Meinung Armenien-Resolution: Eine vertrackte Situation

Das, was die Türken beginnend vor 101 Jahren den Armeniern antaten, war Völkermord. Die Unterschiedslosigkeit, mit der auch Alte, Frauen und Kinder in den Hungertod getrieben wurden, wenn man sie nicht gleich erschlug, spricht dafür, und die Zahl der Opfer, bis zu 1,5 Millionen.

Es ist auch keine Frage, dass deutsche Politiker Anlass haben, das Geschehen so zu nennen. Denn das Kaiserreich schaute dem Morden seines osmanischen Verbündeten wohlwollend zu. Auch ist das Thema keine historische Restgröße. Weil eine Aufarbeitung und Versöhnung nicht stattgefunden hat, ist dieser Genozid bis heute eine schärende Wunde in der Türkei selbst und in seinem Verhältnis zu Armenien. Diese Region aber ist Europas Vorhof und die Türkei EU-Aspirant.

Der Bundestag hat also prinzipiell alles Recht der Welt, das Geschehen in einer Resolution zu behandeln und als „Völkermord“ einzuordnen, so wie es für Anfang Juni geplant ist. Die Frage ist aber: Mit welchem Ziel? Zumal es im letzten Jahr beim 100. Jahrestag schon eine Debatte gab, in deren Verlauf nicht nur der Bundestagspräsident, sondern Sprecher aller Fraktionen dieses Wort benutzten. Freilich wurde damals, als es angesichts des Gedenktages Sinn gemacht hätte, kein förmlicher Beschluss gefasst.

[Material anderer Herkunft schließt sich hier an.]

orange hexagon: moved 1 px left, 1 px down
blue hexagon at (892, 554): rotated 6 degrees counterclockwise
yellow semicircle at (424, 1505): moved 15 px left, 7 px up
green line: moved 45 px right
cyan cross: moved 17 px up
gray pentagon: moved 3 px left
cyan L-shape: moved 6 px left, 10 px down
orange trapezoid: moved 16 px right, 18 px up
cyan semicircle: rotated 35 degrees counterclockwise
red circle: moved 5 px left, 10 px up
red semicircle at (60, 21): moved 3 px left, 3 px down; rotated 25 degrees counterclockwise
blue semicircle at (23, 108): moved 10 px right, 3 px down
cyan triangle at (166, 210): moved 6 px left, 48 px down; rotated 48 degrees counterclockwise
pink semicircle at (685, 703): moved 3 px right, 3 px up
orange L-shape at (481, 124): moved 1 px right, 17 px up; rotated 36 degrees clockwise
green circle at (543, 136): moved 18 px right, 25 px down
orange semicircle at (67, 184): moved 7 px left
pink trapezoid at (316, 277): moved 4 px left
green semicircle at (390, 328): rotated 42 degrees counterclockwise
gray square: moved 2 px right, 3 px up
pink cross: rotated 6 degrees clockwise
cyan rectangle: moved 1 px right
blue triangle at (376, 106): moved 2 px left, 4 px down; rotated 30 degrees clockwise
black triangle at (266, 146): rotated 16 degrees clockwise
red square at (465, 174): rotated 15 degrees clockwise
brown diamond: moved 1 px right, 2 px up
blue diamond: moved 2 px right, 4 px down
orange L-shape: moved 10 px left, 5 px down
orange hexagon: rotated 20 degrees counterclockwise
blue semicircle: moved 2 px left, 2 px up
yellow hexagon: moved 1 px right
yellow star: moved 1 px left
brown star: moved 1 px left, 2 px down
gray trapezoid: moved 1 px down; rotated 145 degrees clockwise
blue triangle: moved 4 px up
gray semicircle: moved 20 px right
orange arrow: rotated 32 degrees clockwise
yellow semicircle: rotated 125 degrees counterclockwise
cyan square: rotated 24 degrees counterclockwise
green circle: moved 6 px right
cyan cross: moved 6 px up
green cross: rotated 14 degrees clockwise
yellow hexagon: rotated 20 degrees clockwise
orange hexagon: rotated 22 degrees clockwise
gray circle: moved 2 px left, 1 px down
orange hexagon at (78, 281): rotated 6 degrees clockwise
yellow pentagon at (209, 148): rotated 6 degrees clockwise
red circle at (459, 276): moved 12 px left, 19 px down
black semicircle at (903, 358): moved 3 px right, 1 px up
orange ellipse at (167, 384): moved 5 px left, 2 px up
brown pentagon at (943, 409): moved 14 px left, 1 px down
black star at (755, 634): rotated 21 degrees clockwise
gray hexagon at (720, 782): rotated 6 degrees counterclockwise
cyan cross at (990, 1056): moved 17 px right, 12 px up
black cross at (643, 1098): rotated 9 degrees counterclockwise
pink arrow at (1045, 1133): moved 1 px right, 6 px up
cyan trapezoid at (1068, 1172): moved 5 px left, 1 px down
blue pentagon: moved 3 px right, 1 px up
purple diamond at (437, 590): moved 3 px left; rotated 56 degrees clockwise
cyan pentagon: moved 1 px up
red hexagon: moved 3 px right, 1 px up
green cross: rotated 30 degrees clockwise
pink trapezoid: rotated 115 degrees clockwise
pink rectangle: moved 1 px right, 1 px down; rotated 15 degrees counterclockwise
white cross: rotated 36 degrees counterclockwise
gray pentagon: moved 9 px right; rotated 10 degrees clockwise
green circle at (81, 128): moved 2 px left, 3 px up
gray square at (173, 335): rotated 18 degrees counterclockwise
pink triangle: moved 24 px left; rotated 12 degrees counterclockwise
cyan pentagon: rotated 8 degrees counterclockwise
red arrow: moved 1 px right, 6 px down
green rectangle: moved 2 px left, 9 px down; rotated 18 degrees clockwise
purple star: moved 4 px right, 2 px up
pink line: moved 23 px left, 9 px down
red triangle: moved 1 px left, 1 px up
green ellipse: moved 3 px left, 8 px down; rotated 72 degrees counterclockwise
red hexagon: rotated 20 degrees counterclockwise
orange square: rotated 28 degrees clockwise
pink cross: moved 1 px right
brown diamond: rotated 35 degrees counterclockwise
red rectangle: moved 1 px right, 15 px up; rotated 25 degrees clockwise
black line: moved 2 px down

Wenn man außerdem bedenkt, dass das EU-Parlament, der Bundespräsident und der Papst diesen Begriff verwendet haben, jeweils unter heftigen Protesten Ankaras, könnte man auch zu der Erkenntnis gelangen, dass diesbezüglich alles gesagt ist und man jetzt mit der Angelegenheit auf andere Art weiter kommen sollte. Zum Beispiel, indem man hilft, einen türkisch-armenischen Aufarbeitungs- und Aussöhnungsprozess in die Wege zu leiten.

Die geplante Resolution wirkt zum gegenwärtigen Zeitpunkt zwanghaft. Man spürt: Hier geht es manchem nicht nur um die Symbolik des Wortes, hier geht es auch darum, es Staatspräsident Erdogan persönlich zu zeigen. Der leugnet zwar nicht die Toten, wohl aber den Begriff. Einige wollen auch die Bundesregierung vorführen. Denn die steht derzeit unter dem Generalverdacht, vor dem türkischen Machthaber wegen der Flüchtlinge zu kuschen. Es ist eine vertrackte Situation. Und ein schlechter Zeitpunkt für Mahner wie Außenminister Frank-Walter Steinmeier, der das Thema in der Sache nicht anders bewertet. Der aber auch mal darüber nachdenkt, wie es am Tag nach einem solchen symbolischen Triumph weitergeht.